Page layout parsing data:
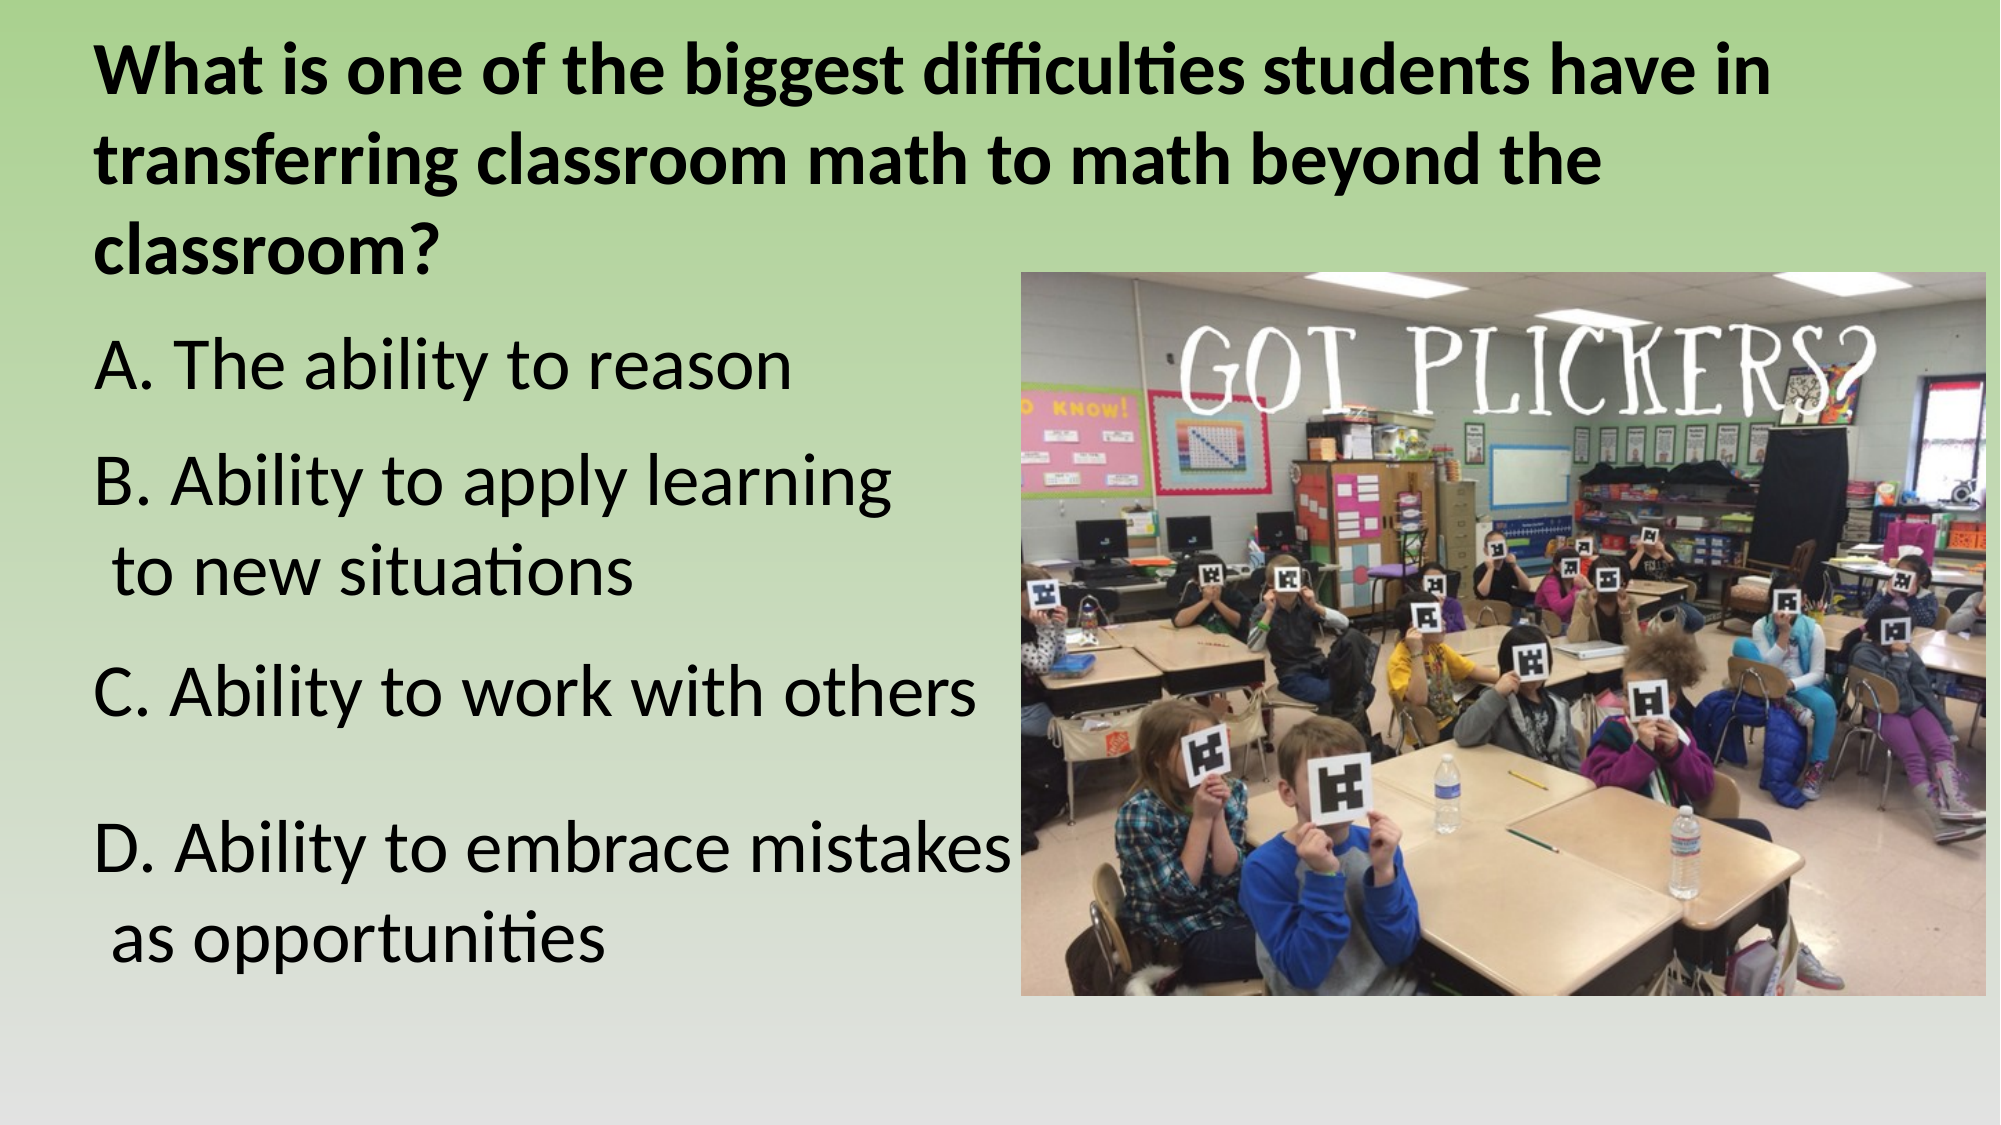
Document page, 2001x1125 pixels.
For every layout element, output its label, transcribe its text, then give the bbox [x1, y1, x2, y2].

picture [1021, 272, 1986, 996]
text_box What is one of the biggest difficulties students have in transferring classroom math to math beyond the classroom? [79, 11, 1986, 297]
text_box C. Ability to work with others [79, 633, 1021, 739]
title A. The ability to reason [79, 299, 913, 423]
text_box D. Ability to embrace mistakes as opportunities [79, 739, 1021, 985]
text_box B. Ability to apply learning to new situations [79, 423, 1021, 633]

## PROBLEM TO SOLVE
Where an entry holds a picture, leave the picture out and output the rest exactly.

## RESPONSE AREA
Document page, 2001x1125 pixels.
For every layout element, output its label, transcribe its text, then give the bbox [x1, y1, x2, y2].

picture [1021, 272, 1986, 996]
text_box What is one of the biggest difficulties students have in transferring classroom math to math beyond the classroom? [79, 11, 1986, 297]
text_box C. Ability to work with others [79, 633, 1021, 739]
title A. The ability to reason [79, 299, 913, 423]
text_box D. Ability to embrace mistakes as opportunities [79, 739, 1021, 985]
text_box B. Ability to apply learning to new situations [79, 423, 1021, 633]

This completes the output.